**SHORT TASK 1:** Please copy the part of the passage on WaitForSingleObject between "rc = WaitForSingleObject" and "the wait correctly.", inclusive.
**SHORT TASK 2:** Translate this sentence from the passage on WaitForSingleObject into Spanish: "This allows a process to monitor another process (or thread) and perform some action when the process terminates."

* START TEXT BLOCK *

Waiting on a Single Object
A thread can wait on a synchronization object with the function
DWORD WaitForSingleObject (HANDLE hHandle, DWORD dwMilliseconds);
The function takes two parameters: the handle to the object being waited on and a timeout value. If you don't want the wait to time out, you can pass the value INFINITE in the dwMilliseconds parameter. The function returns a value that indicates why the function returned. Calling WaitForSingleObject blocks the thread until the event is signaled, the synchronization object is abandoned, or the timeout value is reached.
WaitForSingleObject returns one of the following values:
WAIT_OBJECT_0 The specified object was signaled.
WAIT_TIMEOUT The timeout interval elapsed, and the object's state remains nonsignaled.
WAIT_ABANDONED The thread that owned a mutex object being waited on ended without freeing the object.
WAIT_FAILED The handle of the synchronization object was invalid.
You must check the return code from WaitForSingleObject to determine whether the event was signaled or simply that the timeout had expired. (The WAIT_ABANDONED return value will be relevant when I talk about mutexes soon.)
Waiting on Processes and Threads
I've talked about waiting on events, but you can also wait on handles to processes and threads. These handles are signaled when their processes or threads terminate. This allows a process to monitor another process (or thread) and perform some action when the process terminates. One common use for this feature is for one process to launch another and then, by blocking on the handle to the newly created process, wait until that process terminates.The rather irritating routine on the next page is a thread that demonstrates this technique by launching an application, blocking until that application closes, and then relaunching the application:
DWORD WINAPI KeepRunning (PVOID pArg) {
PROCESS_INFORMATION pi;
TCHAR szFileName[MAX_PATH];
int rc = 0;
// Copy the filename.
lstrcpy (szFileName, (LPTSTR)pArg);
while (1) {
// Launch the application.
rc = CreateProcess (szFileName, NULL, NULL, NULL, FALSE,
0, NULL, NULL, NULL, &pi);
// If the application didn't start, terminate thread.
if (!rc)
return -1;
// Close the new process's primary thread handle.
CloseHandle (pi.hThread);
// Wait for user to close the application.
rc = WaitForSingleObject (pi.hProcess, INFINITE);
// Close the old process handle.
CloseHandle (pi.hProcess);
// Make sure we returned from the wait correctly.
if (rc != WAIT_OBJECT_0)
return -2;
}
return 0; //This should never get executed.
}This code simply launches the application using CreateProcess and waits on the process handle returned in the PROCESS_INFORMATION structure. Notice that the thread closes the child process's primary thread handle and, after the wait, the handle to the child process itself.

* END TEXT BLOCK *
* START DATASET ROWS *

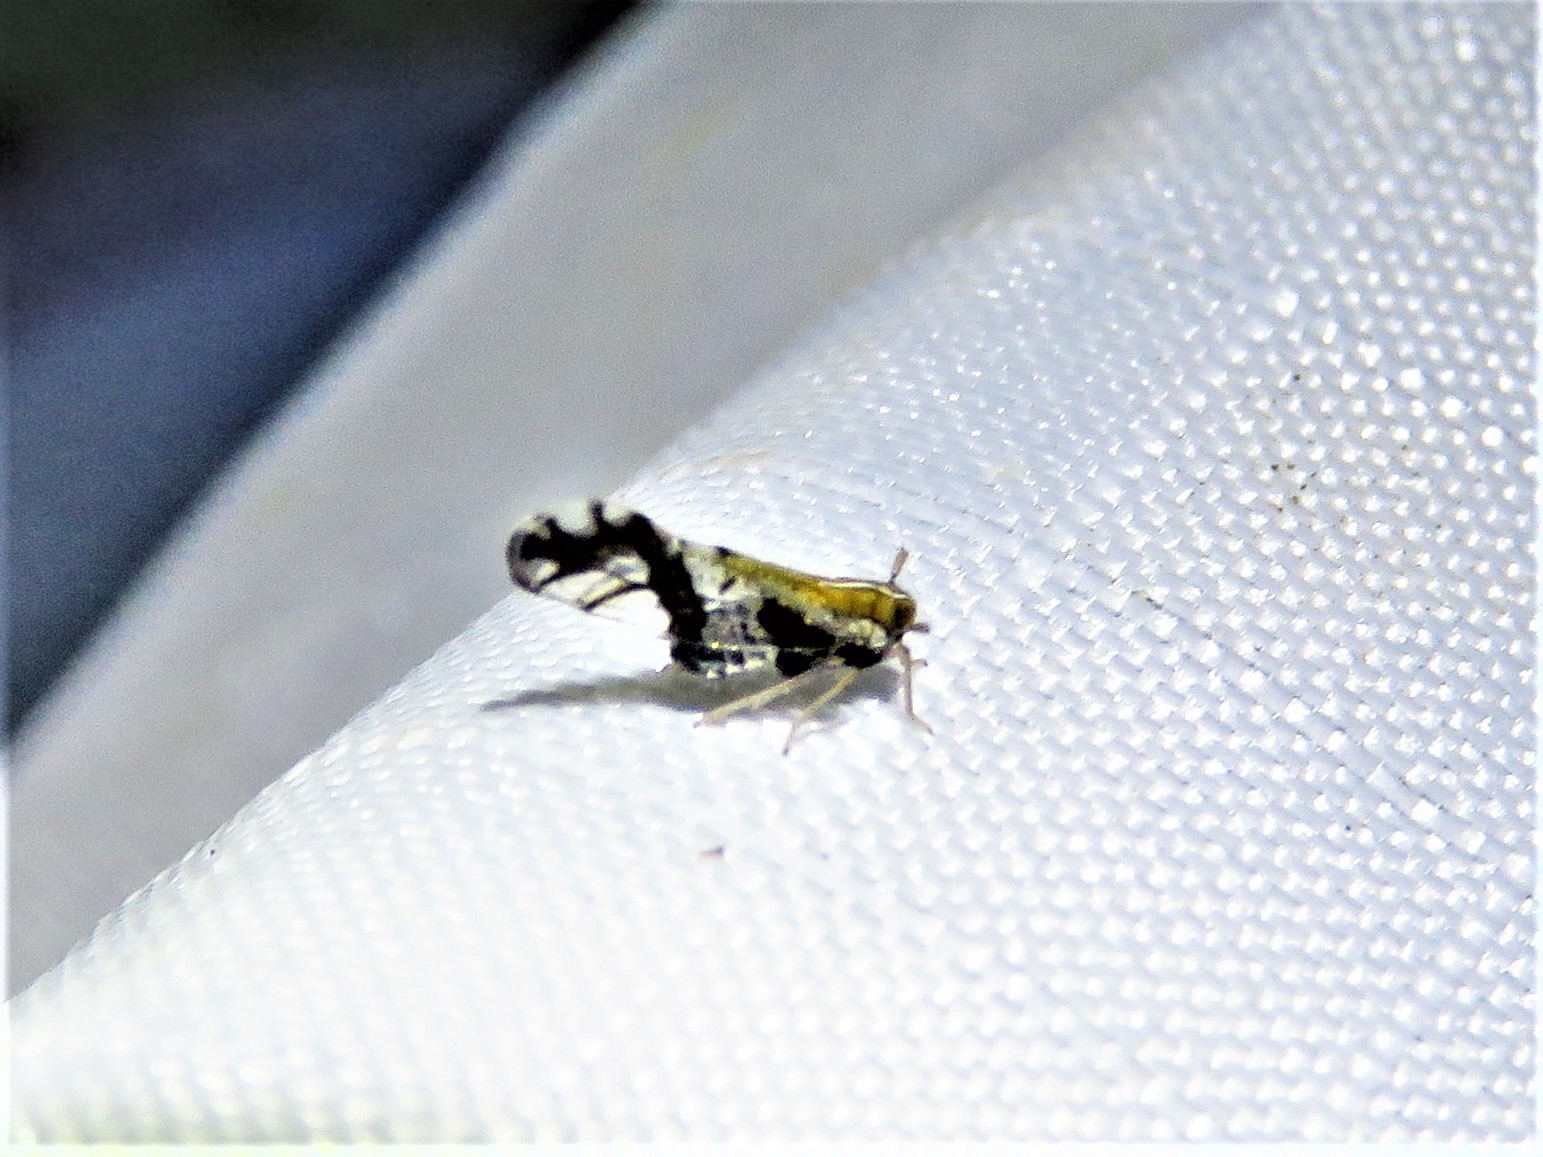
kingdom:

* END DATASET ROWS *
* START DATASET ROWS *

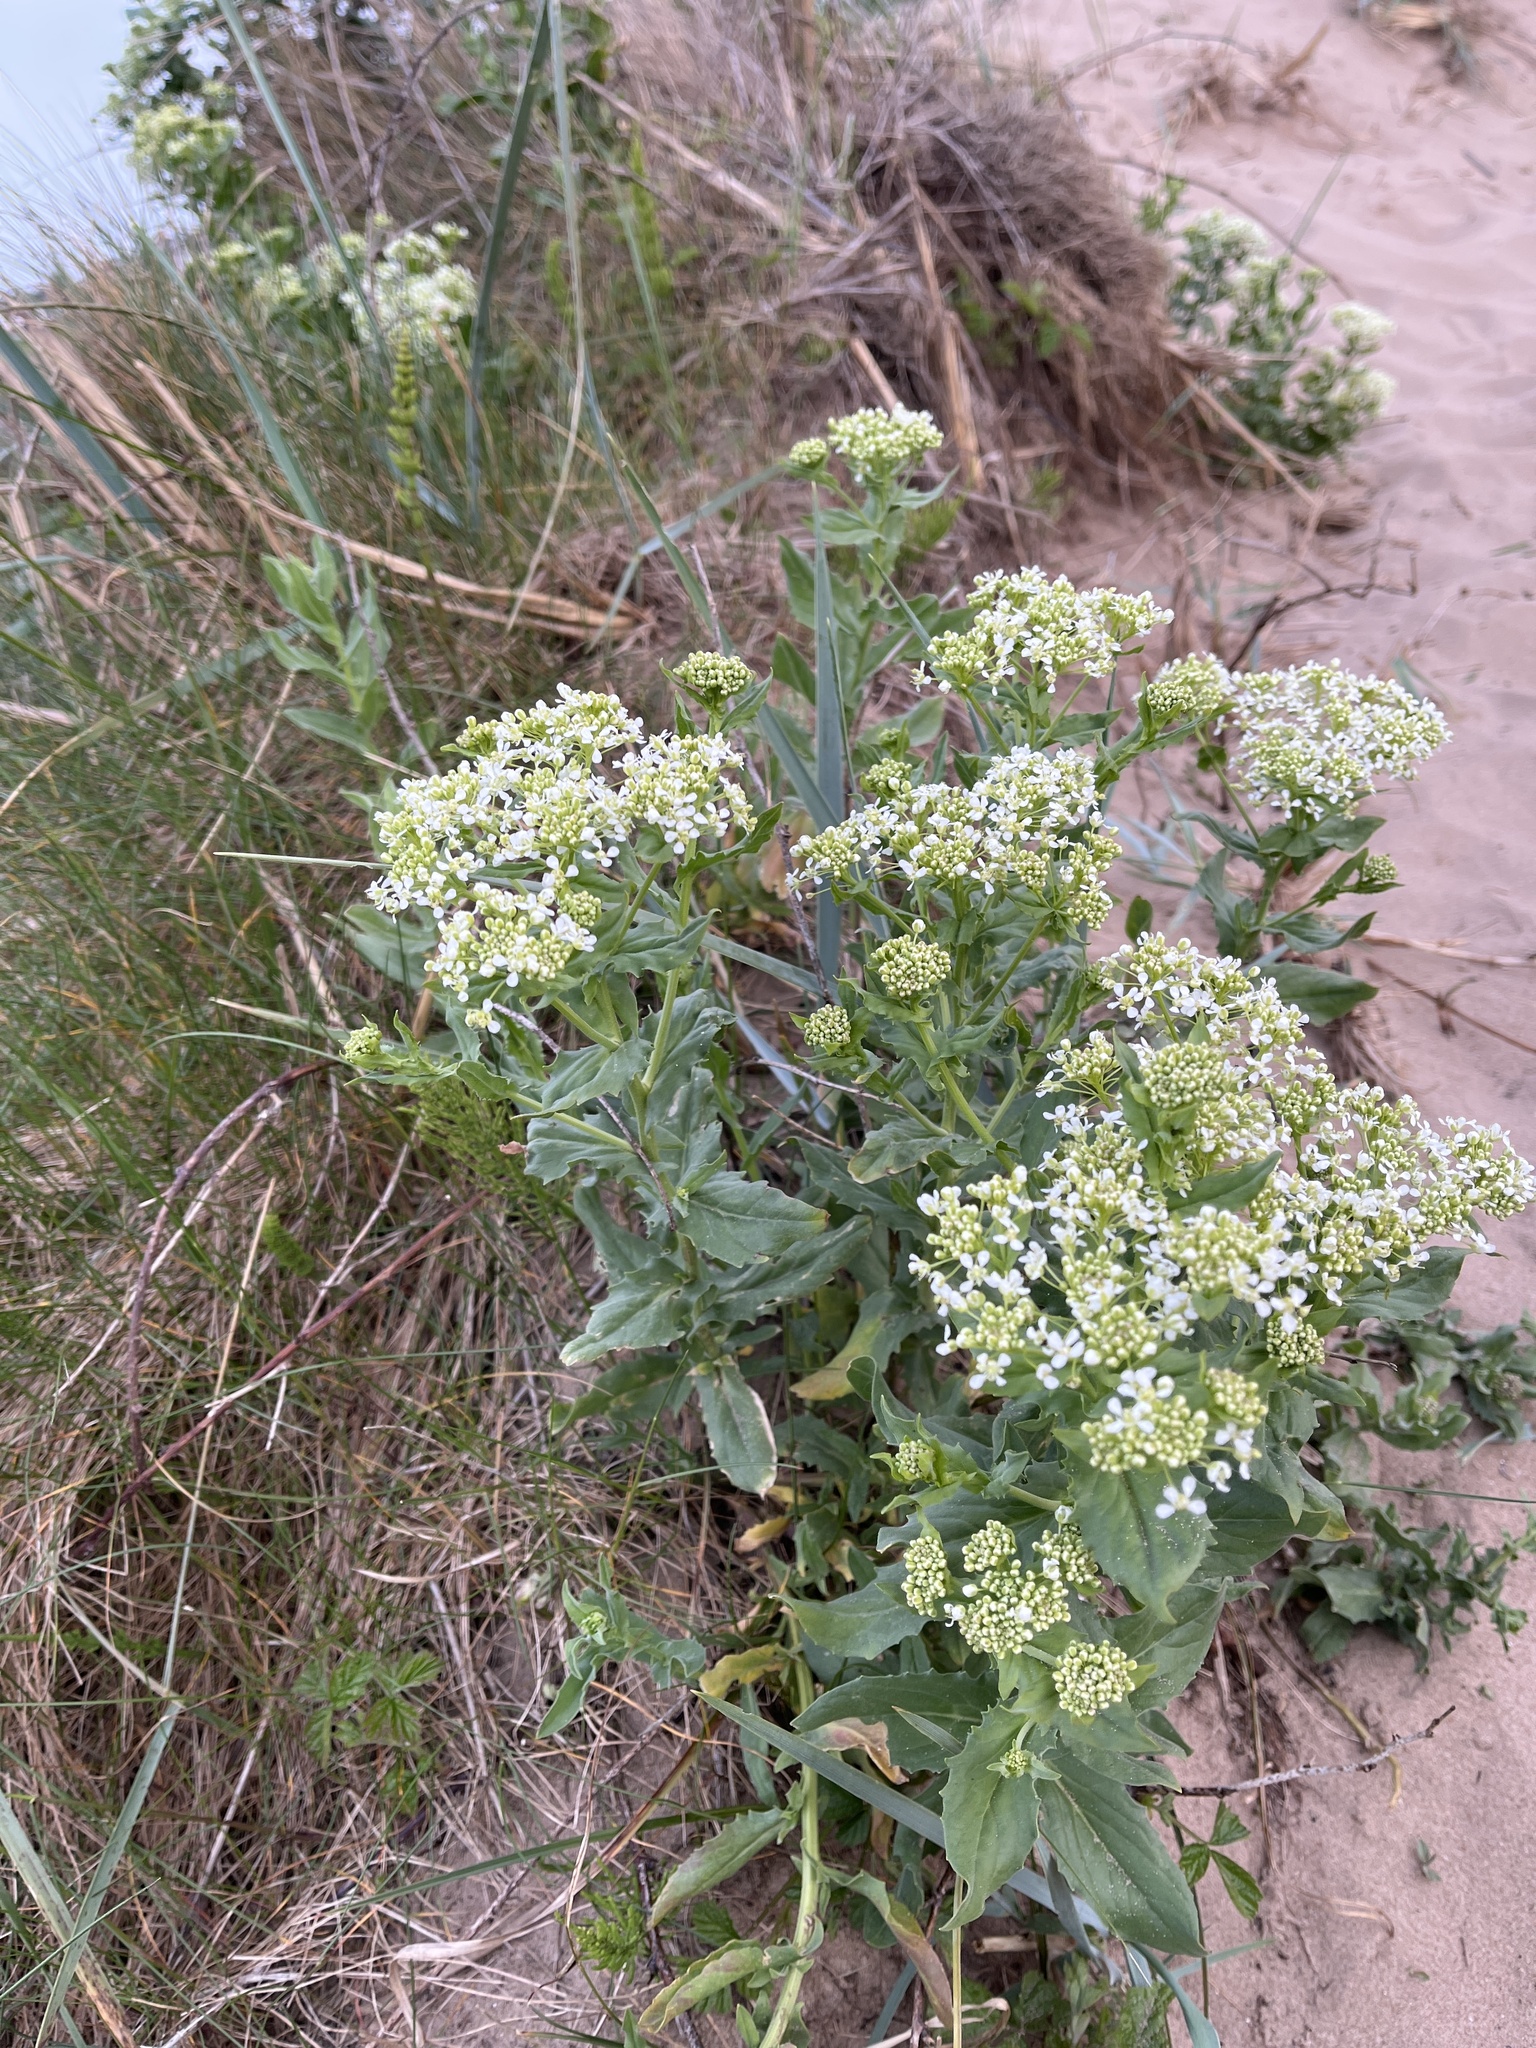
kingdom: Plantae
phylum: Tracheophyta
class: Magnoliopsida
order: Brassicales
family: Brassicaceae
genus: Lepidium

* END DATASET ROWS *
* START DATASET ROWS *

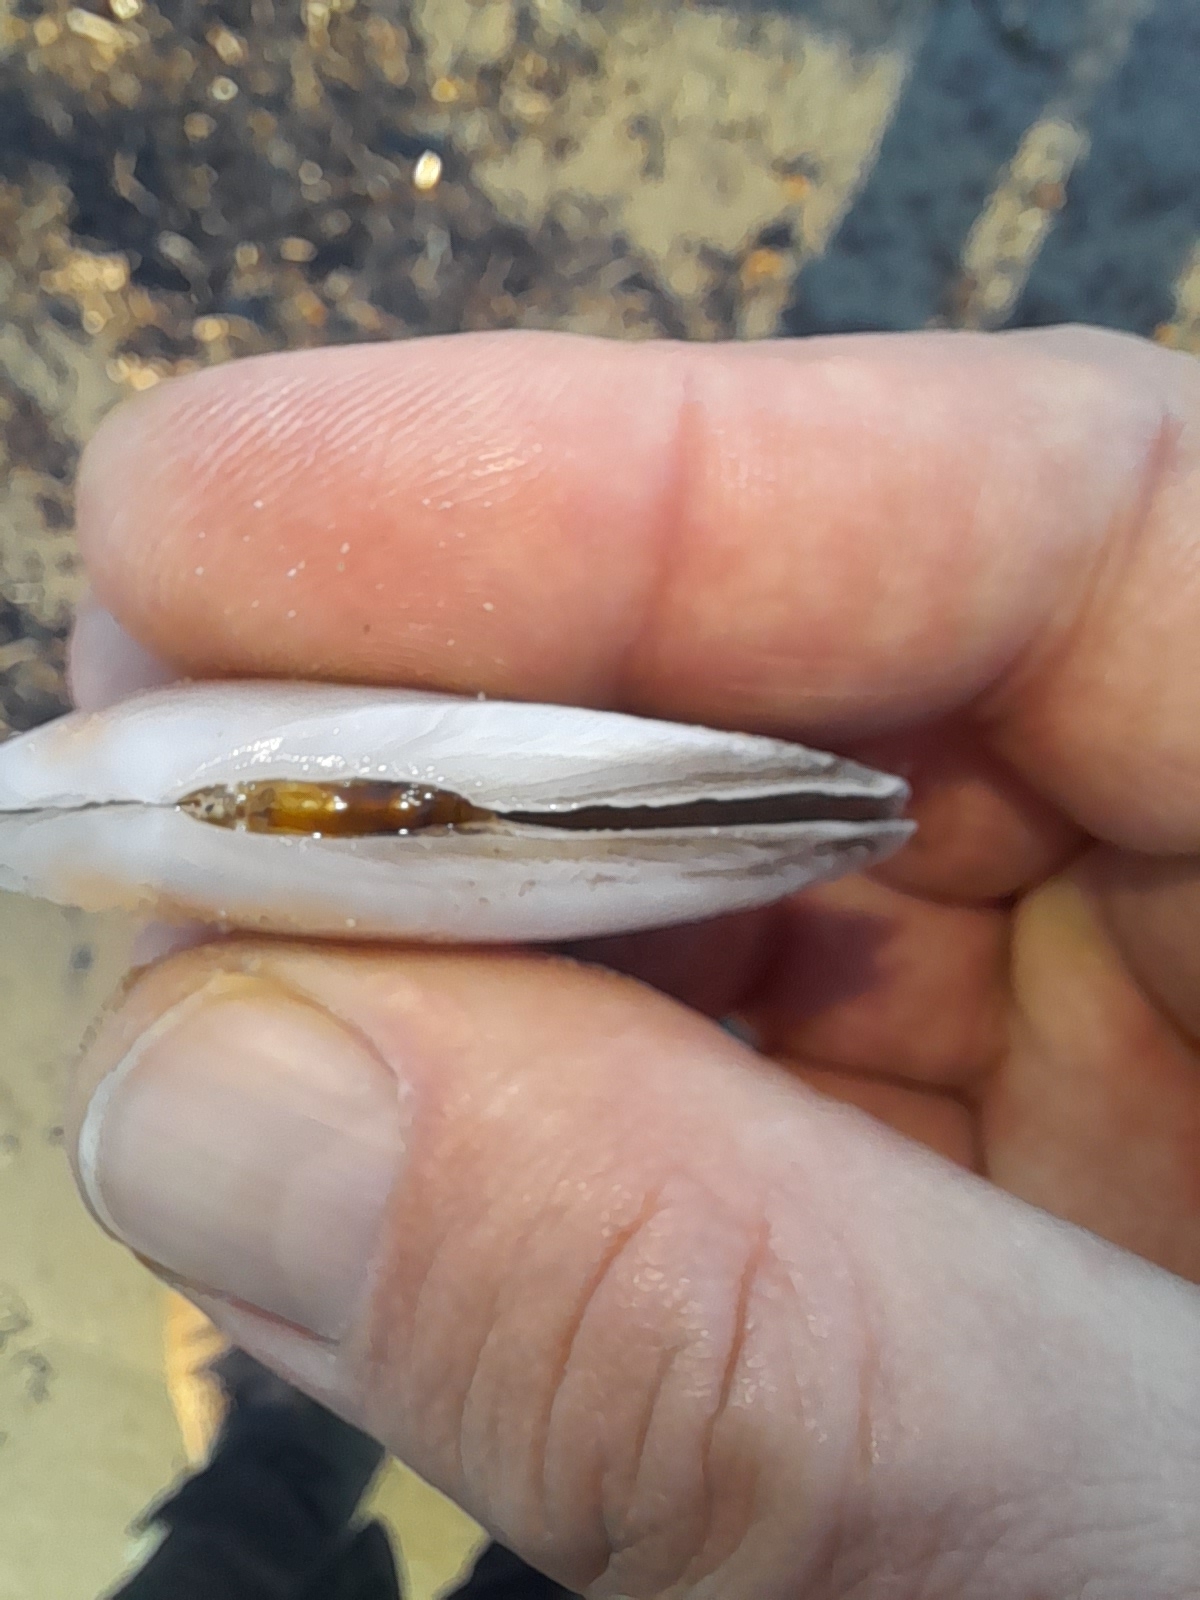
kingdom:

* END DATASET ROWS *

**EXERCISE SOLUTION 1:**
rc = WaitForSingleObject (pi.hProcess, INFINITE);
// Close the old process handle.
CloseHandle (pi.hProcess);
// Make sure we returned from the wait correctly.

**EXERCISE SOLUTION 2:** Esto permite que un proceso supervise otro proceso (o hilo) y realice alguna acción cuando el proceso termina.